§ **Data shown**
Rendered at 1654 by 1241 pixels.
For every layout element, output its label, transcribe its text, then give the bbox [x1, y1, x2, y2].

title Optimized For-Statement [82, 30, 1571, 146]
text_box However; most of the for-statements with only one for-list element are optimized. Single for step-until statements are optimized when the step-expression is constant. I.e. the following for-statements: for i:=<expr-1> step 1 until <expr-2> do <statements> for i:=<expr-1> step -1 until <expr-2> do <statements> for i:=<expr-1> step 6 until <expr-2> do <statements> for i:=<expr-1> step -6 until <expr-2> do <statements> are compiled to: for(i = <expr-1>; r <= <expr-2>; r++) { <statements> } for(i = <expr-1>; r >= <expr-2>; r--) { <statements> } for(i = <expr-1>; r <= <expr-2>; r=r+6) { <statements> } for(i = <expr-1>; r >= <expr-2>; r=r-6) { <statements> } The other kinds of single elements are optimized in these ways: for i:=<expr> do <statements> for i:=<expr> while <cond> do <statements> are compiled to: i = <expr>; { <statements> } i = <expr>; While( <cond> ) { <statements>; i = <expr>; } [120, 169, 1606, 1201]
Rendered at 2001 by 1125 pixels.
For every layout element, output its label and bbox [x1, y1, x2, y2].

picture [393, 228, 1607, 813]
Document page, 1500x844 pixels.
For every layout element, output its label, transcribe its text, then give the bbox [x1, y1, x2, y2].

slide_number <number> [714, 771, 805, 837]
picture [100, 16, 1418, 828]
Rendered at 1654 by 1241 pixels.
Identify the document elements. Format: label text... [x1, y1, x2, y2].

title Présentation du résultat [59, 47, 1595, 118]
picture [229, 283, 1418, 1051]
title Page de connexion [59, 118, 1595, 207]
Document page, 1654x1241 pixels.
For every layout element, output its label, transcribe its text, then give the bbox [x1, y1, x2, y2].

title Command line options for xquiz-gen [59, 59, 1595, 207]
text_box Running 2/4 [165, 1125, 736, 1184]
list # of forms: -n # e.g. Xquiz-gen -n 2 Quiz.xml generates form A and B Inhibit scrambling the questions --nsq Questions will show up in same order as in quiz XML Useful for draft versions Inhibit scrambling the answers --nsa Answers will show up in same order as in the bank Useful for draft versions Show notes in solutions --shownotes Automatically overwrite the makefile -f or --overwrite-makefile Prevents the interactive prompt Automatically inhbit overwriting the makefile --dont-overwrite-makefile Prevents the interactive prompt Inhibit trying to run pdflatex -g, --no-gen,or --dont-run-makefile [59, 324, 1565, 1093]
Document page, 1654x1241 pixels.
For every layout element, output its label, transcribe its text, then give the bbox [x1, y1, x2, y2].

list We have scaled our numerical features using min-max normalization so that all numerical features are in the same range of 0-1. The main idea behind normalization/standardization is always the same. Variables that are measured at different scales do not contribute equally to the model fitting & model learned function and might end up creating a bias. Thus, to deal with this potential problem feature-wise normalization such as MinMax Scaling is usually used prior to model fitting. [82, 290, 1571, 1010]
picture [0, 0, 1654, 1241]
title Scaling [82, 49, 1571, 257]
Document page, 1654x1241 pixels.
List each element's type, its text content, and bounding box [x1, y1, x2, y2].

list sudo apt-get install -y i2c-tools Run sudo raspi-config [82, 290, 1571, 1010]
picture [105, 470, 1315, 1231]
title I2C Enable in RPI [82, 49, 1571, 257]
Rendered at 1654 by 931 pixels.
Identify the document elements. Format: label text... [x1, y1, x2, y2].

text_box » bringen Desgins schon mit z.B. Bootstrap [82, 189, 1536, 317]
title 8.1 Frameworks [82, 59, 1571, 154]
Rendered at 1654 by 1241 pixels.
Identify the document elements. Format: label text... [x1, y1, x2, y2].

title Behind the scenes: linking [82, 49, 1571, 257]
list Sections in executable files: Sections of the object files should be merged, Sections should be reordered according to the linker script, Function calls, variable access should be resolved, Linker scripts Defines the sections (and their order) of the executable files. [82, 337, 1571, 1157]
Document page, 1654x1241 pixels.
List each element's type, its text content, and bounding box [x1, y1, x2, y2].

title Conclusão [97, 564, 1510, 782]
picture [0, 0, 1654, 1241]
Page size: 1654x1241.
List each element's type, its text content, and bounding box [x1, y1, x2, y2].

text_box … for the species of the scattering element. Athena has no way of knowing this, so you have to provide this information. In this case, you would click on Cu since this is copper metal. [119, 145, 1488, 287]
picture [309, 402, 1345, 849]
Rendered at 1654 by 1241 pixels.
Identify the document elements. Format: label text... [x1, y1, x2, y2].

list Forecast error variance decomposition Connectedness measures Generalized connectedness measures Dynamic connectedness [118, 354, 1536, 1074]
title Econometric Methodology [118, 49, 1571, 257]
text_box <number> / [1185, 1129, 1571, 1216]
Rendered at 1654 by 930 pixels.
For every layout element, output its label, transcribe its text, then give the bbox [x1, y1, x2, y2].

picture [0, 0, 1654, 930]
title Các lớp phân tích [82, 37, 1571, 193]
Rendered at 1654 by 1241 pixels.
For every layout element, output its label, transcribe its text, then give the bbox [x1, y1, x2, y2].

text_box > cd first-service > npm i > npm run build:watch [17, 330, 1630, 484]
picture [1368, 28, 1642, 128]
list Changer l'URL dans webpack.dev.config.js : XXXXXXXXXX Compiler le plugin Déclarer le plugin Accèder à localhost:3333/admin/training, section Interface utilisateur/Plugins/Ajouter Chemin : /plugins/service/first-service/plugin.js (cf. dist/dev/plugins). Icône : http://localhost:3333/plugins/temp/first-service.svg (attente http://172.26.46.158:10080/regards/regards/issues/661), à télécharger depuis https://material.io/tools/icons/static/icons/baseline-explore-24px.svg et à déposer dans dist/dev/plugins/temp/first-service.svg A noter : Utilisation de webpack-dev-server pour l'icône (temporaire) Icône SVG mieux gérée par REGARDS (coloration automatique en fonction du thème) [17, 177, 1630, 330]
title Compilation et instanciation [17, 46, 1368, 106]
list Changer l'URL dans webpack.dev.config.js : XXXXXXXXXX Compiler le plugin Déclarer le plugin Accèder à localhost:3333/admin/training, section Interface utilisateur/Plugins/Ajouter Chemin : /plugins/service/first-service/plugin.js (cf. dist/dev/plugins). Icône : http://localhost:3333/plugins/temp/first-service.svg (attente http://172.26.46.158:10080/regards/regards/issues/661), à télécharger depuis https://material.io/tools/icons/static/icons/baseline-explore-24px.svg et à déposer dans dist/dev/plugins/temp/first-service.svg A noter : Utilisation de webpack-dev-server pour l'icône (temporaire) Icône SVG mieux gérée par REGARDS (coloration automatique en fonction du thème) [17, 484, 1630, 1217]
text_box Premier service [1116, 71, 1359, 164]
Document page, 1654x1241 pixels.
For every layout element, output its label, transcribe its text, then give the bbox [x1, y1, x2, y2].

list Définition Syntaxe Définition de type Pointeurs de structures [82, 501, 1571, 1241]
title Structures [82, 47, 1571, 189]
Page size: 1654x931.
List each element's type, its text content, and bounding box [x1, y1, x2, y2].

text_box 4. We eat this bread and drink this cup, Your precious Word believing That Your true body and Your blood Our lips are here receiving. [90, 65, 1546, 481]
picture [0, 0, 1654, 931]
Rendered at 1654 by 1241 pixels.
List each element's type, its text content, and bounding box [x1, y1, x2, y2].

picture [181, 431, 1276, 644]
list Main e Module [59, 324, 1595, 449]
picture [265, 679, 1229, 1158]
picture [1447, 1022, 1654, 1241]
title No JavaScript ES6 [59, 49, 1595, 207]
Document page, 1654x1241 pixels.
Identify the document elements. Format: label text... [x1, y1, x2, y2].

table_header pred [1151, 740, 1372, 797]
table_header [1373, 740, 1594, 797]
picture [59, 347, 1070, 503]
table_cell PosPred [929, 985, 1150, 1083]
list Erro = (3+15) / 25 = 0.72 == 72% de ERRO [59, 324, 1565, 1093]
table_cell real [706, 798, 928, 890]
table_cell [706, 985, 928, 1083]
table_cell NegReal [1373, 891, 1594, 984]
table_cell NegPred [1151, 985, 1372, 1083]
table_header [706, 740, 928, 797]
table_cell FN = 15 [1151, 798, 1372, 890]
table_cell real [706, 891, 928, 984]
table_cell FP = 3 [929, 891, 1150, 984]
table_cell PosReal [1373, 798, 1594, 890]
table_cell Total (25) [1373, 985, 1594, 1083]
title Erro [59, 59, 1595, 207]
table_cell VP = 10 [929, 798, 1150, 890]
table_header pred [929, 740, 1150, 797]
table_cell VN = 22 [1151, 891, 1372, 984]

§ **Work to complete**
Copy the records verbatim, beginning with their first line and continuing through the line that contains "title Optimized For-Statement".

§ **Answer to this exercise**
Rendered at 1654 by 1241 pixels.
For every layout element, output its label, transcribe its text, then give the bbox [x1, y1, x2, y2].

title Optimized For-Statement [82, 30, 1571, 146]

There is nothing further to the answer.